• **Directions**
Restate word for word the lines of the entries below, starting with the line that holds "Zamora: 3. Santa" and ending with the line that holds "2026 desde el BMO Stadium HOY", and no others.

• **Study material**
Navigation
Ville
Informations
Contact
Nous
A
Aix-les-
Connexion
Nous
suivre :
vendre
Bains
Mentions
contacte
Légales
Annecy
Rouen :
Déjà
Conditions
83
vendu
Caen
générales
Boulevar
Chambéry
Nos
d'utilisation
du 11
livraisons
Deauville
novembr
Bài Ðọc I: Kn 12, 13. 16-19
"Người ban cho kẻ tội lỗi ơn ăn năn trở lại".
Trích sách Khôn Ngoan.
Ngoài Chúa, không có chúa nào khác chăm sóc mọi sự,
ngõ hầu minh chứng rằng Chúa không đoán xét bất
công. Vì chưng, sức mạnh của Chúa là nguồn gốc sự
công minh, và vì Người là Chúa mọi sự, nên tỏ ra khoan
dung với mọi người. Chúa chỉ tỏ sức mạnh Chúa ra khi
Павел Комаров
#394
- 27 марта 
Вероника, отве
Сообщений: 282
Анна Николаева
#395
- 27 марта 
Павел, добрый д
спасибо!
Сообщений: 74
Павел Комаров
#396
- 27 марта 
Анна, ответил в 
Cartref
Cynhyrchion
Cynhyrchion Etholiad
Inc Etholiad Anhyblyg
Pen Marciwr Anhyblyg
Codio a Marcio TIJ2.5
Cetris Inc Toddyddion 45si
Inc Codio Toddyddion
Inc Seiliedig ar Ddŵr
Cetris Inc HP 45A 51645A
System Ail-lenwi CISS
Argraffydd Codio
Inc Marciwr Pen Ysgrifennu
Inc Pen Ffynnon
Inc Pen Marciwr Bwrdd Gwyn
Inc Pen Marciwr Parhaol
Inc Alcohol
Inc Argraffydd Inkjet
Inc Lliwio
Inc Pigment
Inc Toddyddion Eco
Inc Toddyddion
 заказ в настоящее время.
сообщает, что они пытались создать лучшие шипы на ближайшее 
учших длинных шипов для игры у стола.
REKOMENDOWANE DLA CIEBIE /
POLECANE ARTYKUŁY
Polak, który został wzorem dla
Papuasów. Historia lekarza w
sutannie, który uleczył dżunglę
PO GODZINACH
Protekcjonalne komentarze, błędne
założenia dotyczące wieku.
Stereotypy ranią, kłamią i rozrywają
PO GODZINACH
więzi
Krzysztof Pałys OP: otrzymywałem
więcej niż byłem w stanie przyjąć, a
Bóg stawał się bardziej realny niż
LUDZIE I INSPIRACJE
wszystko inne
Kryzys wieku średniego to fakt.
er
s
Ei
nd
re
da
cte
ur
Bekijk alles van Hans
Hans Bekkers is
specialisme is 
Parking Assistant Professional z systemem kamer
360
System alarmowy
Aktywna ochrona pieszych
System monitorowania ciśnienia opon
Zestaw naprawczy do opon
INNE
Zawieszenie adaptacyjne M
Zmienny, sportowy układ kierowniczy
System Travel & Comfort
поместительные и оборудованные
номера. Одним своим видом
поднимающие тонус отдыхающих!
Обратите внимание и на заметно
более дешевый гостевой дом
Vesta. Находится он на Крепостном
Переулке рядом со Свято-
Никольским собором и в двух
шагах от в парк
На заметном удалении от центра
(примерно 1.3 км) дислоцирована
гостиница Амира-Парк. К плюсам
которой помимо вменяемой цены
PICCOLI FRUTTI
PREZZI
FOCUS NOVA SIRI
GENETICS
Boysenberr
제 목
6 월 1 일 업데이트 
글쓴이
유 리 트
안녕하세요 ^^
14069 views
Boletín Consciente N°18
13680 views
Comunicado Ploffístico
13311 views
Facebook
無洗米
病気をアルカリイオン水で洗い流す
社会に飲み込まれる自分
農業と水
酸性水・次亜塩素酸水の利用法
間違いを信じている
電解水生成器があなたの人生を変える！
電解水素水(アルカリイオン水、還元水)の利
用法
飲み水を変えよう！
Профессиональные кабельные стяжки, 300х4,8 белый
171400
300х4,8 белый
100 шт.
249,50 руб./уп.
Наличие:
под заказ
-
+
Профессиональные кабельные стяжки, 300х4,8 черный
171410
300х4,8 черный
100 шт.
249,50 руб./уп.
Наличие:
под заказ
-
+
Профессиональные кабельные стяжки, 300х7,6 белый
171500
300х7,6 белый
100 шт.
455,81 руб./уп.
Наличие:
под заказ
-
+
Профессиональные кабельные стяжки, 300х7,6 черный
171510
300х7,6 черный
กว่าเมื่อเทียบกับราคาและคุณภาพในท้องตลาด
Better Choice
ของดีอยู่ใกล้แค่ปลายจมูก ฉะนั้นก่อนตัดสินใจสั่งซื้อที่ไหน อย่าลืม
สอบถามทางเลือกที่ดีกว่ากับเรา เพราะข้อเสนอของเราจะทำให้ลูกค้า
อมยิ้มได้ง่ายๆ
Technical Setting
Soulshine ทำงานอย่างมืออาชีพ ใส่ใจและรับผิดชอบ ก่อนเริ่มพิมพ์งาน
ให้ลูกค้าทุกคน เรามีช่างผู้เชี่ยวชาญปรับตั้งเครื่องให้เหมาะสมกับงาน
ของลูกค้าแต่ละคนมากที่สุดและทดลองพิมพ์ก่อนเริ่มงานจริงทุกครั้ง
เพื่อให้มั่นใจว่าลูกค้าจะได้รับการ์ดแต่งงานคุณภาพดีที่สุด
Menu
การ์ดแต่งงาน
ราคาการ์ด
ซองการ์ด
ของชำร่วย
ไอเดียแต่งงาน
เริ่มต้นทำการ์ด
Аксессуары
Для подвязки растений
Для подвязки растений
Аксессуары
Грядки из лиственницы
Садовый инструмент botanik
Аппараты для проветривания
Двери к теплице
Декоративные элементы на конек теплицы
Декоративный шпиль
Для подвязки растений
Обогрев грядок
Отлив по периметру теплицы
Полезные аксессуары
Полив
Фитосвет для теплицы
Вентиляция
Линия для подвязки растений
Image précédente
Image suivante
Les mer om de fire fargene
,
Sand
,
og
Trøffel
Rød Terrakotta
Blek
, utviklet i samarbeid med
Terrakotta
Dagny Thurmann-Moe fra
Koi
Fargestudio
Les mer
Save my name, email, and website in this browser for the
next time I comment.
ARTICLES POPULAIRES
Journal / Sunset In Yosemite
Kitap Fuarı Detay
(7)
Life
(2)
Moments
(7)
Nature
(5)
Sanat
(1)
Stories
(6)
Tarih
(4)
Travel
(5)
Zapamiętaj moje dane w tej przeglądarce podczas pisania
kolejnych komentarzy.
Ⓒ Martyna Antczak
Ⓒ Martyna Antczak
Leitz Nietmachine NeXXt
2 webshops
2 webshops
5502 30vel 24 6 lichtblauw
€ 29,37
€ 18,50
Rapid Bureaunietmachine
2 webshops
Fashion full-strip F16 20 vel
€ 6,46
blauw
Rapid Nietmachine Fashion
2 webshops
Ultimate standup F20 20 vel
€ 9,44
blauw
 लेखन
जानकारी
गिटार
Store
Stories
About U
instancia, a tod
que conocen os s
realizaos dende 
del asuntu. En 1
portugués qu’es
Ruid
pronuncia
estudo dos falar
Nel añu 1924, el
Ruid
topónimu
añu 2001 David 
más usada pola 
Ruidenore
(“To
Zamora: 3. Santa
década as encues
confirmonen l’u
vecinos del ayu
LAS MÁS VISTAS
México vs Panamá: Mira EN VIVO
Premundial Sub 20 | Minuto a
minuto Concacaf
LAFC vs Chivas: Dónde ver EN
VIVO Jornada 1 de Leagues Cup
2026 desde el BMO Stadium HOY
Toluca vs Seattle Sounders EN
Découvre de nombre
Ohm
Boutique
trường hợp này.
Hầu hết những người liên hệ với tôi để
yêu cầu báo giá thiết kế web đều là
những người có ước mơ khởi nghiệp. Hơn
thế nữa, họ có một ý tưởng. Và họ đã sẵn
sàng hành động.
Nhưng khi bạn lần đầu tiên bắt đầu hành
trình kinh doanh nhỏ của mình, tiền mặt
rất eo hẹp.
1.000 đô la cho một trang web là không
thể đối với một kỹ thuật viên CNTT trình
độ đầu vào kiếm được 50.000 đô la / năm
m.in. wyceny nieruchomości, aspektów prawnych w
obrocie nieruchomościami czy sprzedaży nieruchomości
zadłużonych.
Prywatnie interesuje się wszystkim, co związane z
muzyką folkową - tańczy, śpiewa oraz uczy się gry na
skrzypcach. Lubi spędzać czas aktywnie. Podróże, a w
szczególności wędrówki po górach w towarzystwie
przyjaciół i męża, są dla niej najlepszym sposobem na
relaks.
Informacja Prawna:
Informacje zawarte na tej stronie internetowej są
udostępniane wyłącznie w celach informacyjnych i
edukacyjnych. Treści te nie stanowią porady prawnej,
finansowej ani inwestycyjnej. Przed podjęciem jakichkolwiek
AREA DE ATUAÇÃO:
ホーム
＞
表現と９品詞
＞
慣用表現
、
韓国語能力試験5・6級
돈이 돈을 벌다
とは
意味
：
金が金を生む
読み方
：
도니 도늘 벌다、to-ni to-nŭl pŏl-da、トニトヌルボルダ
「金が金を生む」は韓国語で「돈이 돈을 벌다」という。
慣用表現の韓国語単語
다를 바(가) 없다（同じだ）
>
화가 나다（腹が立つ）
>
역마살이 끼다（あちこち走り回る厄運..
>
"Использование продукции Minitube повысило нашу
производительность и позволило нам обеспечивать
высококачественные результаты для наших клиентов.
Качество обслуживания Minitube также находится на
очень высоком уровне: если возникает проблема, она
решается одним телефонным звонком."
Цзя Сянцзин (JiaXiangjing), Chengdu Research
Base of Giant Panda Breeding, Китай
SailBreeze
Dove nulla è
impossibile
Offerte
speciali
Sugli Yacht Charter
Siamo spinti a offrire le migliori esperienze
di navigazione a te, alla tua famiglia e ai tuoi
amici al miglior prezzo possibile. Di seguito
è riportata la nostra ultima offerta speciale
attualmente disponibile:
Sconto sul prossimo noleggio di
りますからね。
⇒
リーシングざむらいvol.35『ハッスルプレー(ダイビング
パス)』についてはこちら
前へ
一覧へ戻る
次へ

• **Problem solution**
Zamora: 3. Santa
década as encues
confirmonen l’u
vecinos del ayu
LAS MÁS VISTAS
México vs Panamá: Mira EN VIVO
Premundial Sub 20 | Minuto a
minuto Concacaf
LAFC vs Chivas: Dónde ver EN
VIVO Jornada 1 de Leagues Cup
2026 desde el BMO Stadium HOY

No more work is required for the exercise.